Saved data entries
BEGIN
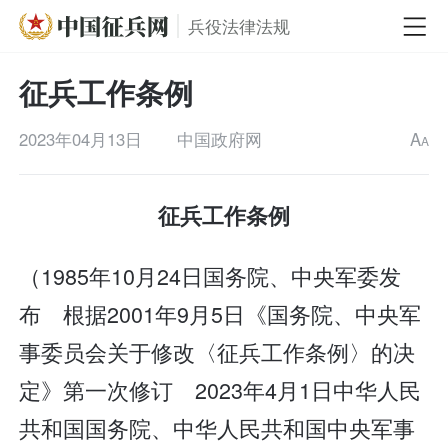
兵役法律法规
征兵工作条例
2023年04月13日
中国政府网
A
A
征兵工作条例
（1985年10月24日国务院、中央军委发
布 根据2001年9月5日《国务院、中央军
事委员会关于修改〈征兵工作条例〉的决
定》第一次修订 2023年4月1日中华人民
共和国国务院、中华人民共和国中央军事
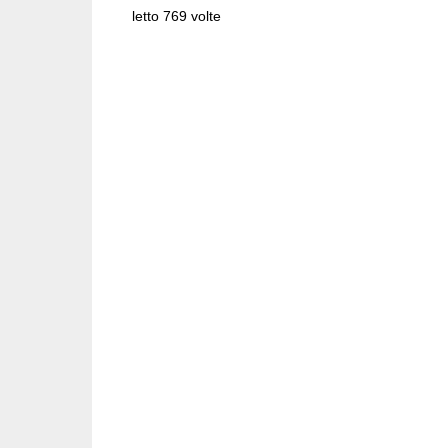
letto 769 volte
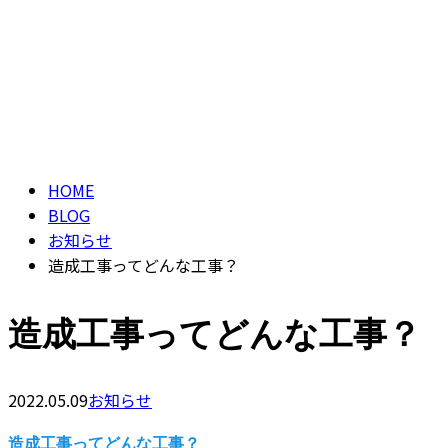
メールフォーム
ブログ
BLOG
HOME
BLOG
お知らせ
造成工事ってどんな工事？
造成工事ってどんな工事？
2022.05.09
お知らせ
造成工事ってどんな工事？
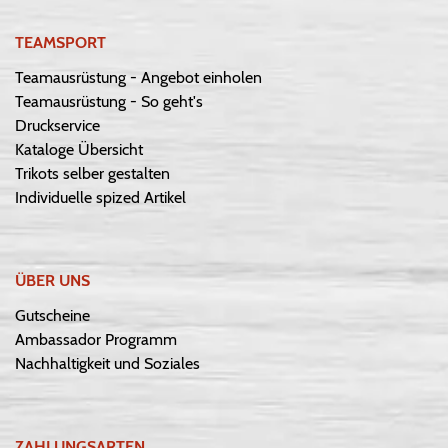
TEAMSPORT
Teamausrüstung - Angebot einholen
Teamausrüstung - So geht's
Druckservice
Kataloge Übersicht
Trikots selber gestalten
Individuelle spized Artikel
ÜBER UNS
Gutscheine
Ambassador Programm
Nachhaltigkeit und Soziales
ZAHLUNGSARTEN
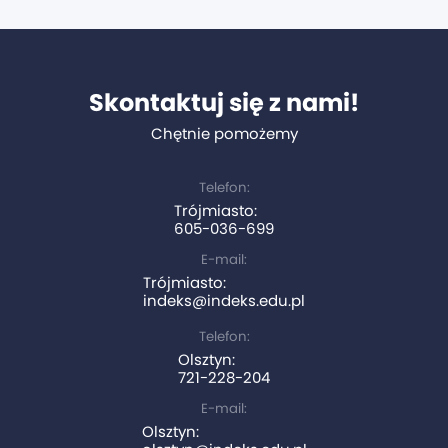
Skontaktuj się z nami!
Chętnie pomożemy
Telefon:
Trójmiasto:
605-036-699
E-mail:
Trójmiasto:
indeks@indeks.edu.pl
Telefon:
Olsztyn:
721-228-204
E-mail:
Olsztyn:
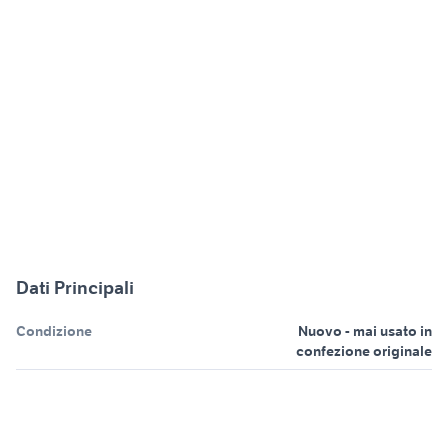
Dati Principali
Condizione
Nuovo - mai usato in
confezione originale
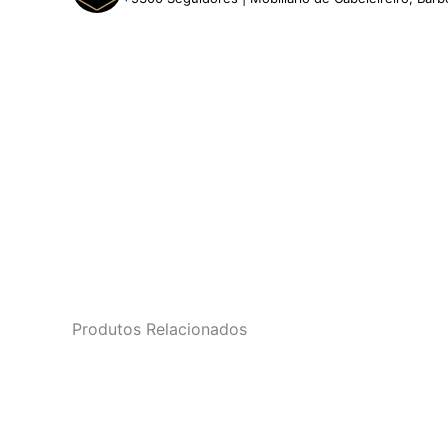
Produtos Relacionados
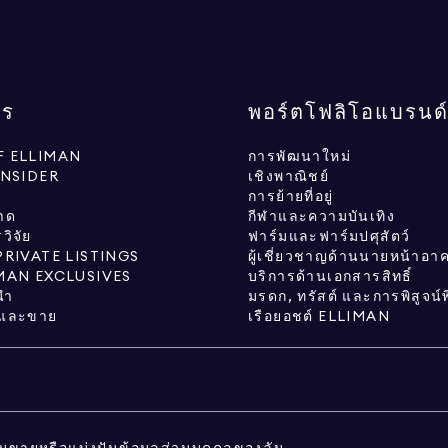
กร
พอร์ตโฟลิโอแบรนด
 ELLIMAN
การพัฒนาใหม่
INSIDER
เชิงพาณิชย์
การย้ายที่อยู่
าด
กีฬาและความบันเทิง
ิจัย
ฟาร์มและฟาร์มปศุสัตว์
PRIVATE LISTINGS
ผู้เชี่ยวชาญด้านนายหน้าอา
MAN EXCLUSIVES
บริการด้านเอกสารสิทธิ์
นำ
มรดก, ทรัสต์ และการพิสูจน์
้อและขาย
เรือยอชต์ ELLIMAN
END
[TASK DESCRIPTION] Convert every line of text in the listing above into one numbered list, omitting blank lines and leaving out the pictures.

[EXPECTED OUTPUT]
1. 兵役法律法规
2. 征兵工作条例
3. 2023年04月13日
4. 中国政府网
5. A
6. A
7. 征兵工作条例
8. （1985年10月24日国务院、中央军委发
9. 布 根据2001年9月5日《国务院、中央军
10. 事委员会关于修改〈征兵工作条例〉的决
11. 定》第一次修订 2023年4月1日中华人民
12. 共和国国务院、中华人民共和国中央军事
13. letto 769 volte
14. メールフォーム
15. ブログ
16. BLOG
17. HOME
18. BLOG
19. お知らせ
20. 造成工事ってどんな工事？
21. 造成工事ってどんな工事？
22. 2022.05.09
23. お知らせ
24. 造成工事ってどんな工事？
25. TEAMSPORT
26. Teamausrüstung - Angebot einholen
27. Teamausrüstung - So geht's
28. Druckservice
29. Kataloge Übersicht
30. Trikots selber gestalten
31. Individuelle spized Artikel
32. ÜBER UNS
33. Gutscheine
34. Ambassador Programm
35. Nachhaltigkeit und Soziales
36. ZAHLUNGSARTEN
37. Skontaktuj się z nami!
38. Chętnie pomożemy
39. Telefon:
40. Trójmiasto:
41. 605-036-699
42. E-mail:
43. Trójmiasto:
44. indeks@indeks.edu.pl
45. Telefon:
46. Olsztyn:
47. 721-228-204
48. E-mail:
49. Olsztyn:
50. Dati Principali
51. Condizione
52. Nuovo - mai usato in
53. confezione originale
54. Produtos Relacionados
55. กร
56. พอร์ตโฟลิโอแบรนด
57.  ELLIMAN
58. การพัฒนาใหม่
59. INSIDER
60. เชิงพาณิชย์
61. การย้ายที่อยู่
62. าด
63. กีฬาและความบันเทิง
64. ิจัย
65. ฟาร์มและฟาร์มปศุสัตว์
66. PRIVATE LISTINGS
67. ผู้เชี่ยวชาญด้านนายหน้าอา
68. MAN EXCLUSIVES
69. บริการด้านเอกสารสิทธิ์
70. นำ
71. มรดก, ทรัสต์ และการพิสูจน์
72. ้อและขาย
73. เรือยอชต์ ELLIMAN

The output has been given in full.